La linea ferroviaria Palermo–Trapani via Milo torna – finalmente – al centro del dibattito politico. Dopo anni di attese, annunci, rinvii e molteplici disagi, la vicenda dei lavori di ripristino ed elettrificazione riemerge con forza attraverso un’interrogazione urgente presentata all’Assemblea regionale siciliana. A sollevare il caso è stato il deputato Ismaele La Vardera, leader di ControCorrente, che ha chiesto chiarimenti al presidente della Regione Renato Schifani e all’assessore alle Infrastrutture Alessandro Aricò in merito ai ritardi accumulati e ai disagi che continuano a gravare su pendolari, studenti e lavoratori, i quali quotidianamente devono fare i conti con un’infrastruttura che resta indietro di decenni.
Lavori infiniti
Una storia lunga oltre un decennio, quella della tratta Palermo-Trapani via Milo, considerata strategica per l’intera mobilità della Sicilia occidentale, ma che ancora oggi non è pienamente operativa e che attraversa diversi comuni, ancora con tratte ricche di passeggeri, come le stazioni di Marsala, centro e periferie, Petrosino, Mazara del Vallo, Castelvetrano. I lavori di ripristino ed elettrificazione, avviati da anni, continuano infatti a registrare rallentamenti, mentre il servizio ferroviario resta talvolta sostituito da soluzioni alternative spesso però ritenute insufficienti dall’utenza. Nell’interrogazione di La Vardera si evidenzia come siano numerose le segnalazioni arrivate da cittadini e comitati, che denunciano non solo i ritardi ma anche la mancanza di informazioni chiare sui tempi di riattivazione della linea. Una situazione che, secondo quanto sottolineato nel documento, sta producendo effetti concreti sul territorio: aumento dei tempi di percorrenza, riduzione dell’efficienza dei collegamenti oltre a forti ripercussioni anche sul piano economico e turistico.

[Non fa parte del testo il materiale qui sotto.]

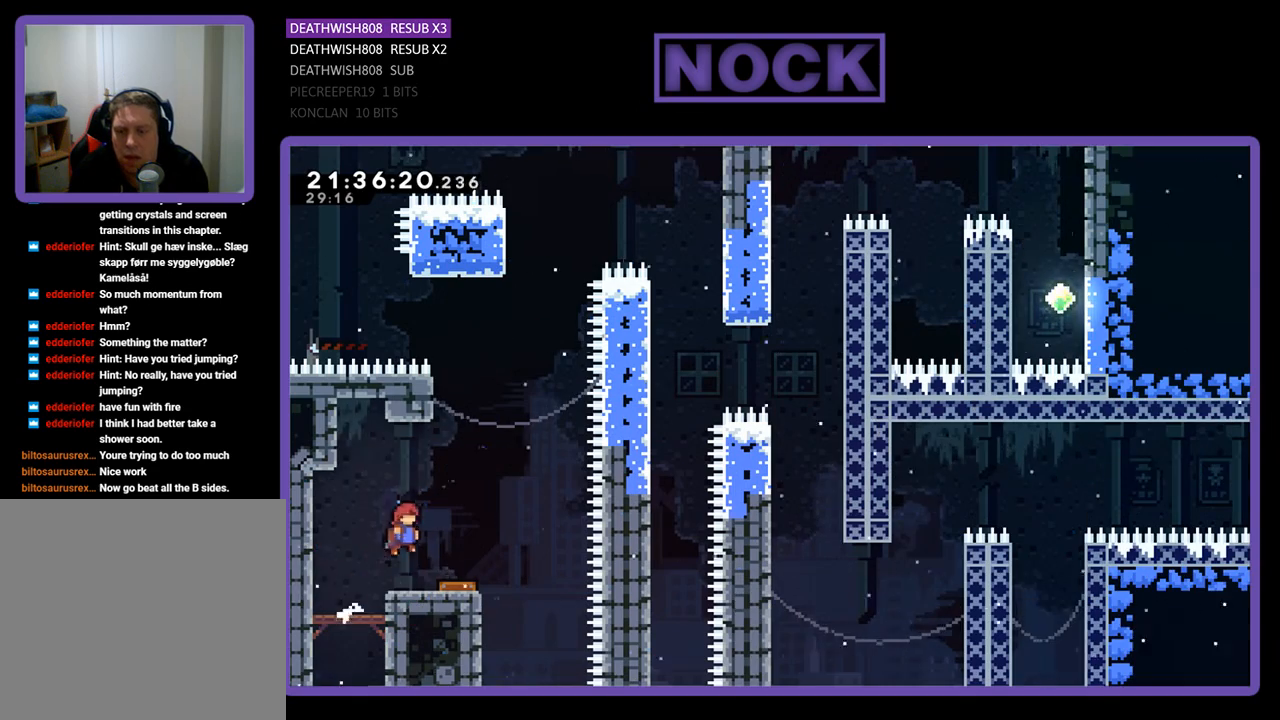
{"buttons": ["R2"], "left_stick": "center", "right_stick": "center", "events": [[33, "CROSS", "up"], [200, "DPAD_RIGHT", "up"]]}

ControCorrente chiede la tempistica
Il nodo centrale resta quello dei tempi. Tra le richieste avanzate dal deputato di ControCorrente c’è quella di conoscere lo stato reale dei lavori e di ottenere indicazioni certe sulla conclusione degli interventi e sulla riapertura della linea. Ma non solo: viene anche chiesto di chiarire le cause dei ritardi e l’eventuale presenza di responsabilità specifiche. Altro punto critico riguarda poi i rapporti con Rete Ferroviaria Italiana. Nell’interrogazione si fa infatti riferimento a comunicazioni già inviate sia a RFI che alla IV Commissione dell’Ars, senza però avere ottenuto risposte ritenute esaustive. Nasce quindi da qui la richiesta di un’azione più incisiva da parte della Regione, sia sul piano del monitoraggio dei lavori sia su quello della trasparenza nei confronti dei cittadini.

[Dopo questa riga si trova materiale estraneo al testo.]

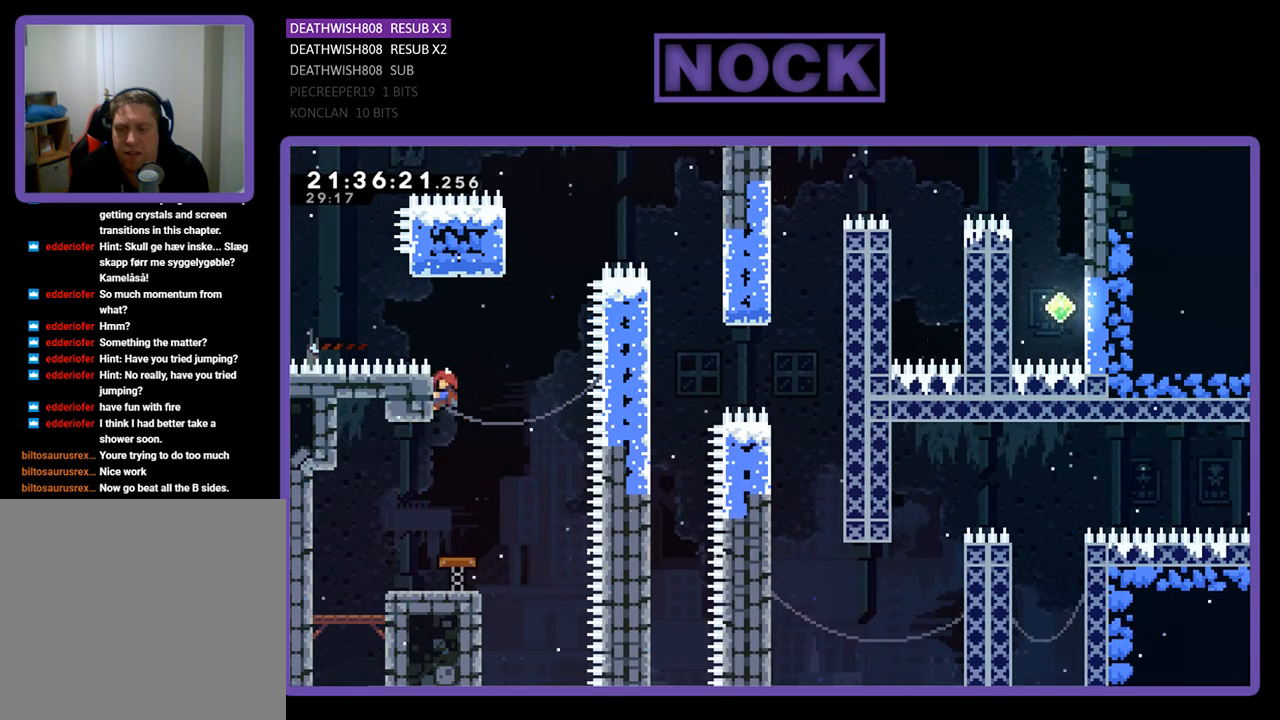
{"buttons": ["CIRCLE", "R2", "DPAD_UP"], "left_stick": "center", "right_stick": "center", "events": [[100, "CROSS", "down"], [333, "CROSS", "up"], [367, "DPAD_RIGHT", "up"], [433, "DPAD_UP", "down"], [467, "CIRCLE", "down"]]}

Potenziamento servizi sostitutivi
Tra le misure indicate c’è anche il potenziamento dei servizi sostitutivi, in modo da attenuare i disagi in attesa del completamento dell’infrastruttura. La linea Palermo–Trapani via Milo rappresenta infatti un collegamento fondamentale non solo per i grandi centri urbani, ma anche per l’intero sistema territoriale della Sicilia occidentale. La sua piena riattivazione viene considerata strategica anche in relazione agli obiettivi di mobilità sostenibile e sviluppo. L’interrogazione è stata presentata con richiesta di trattazione urgente, segnale che riporta al centro dell’agenda politica una vicenda che, dopo anni di attese, continua a rappresentare una delle principali criticità infrastrutturali del territorio. Al centro di tutto però resta un’utenza che, ancora oggi, resta senza risposte esaustive e definitive sui tempi di ritorno alla normalità. Considerati anche i lavori che si sono svolti sulla linea principale, l’unica attiva, che hanno avuto una durata di un anno e mezzo. A ciò si aggiunge anche il maxi intervento per garantire la fermata vicino lo scalo aeroportuale di Birgi.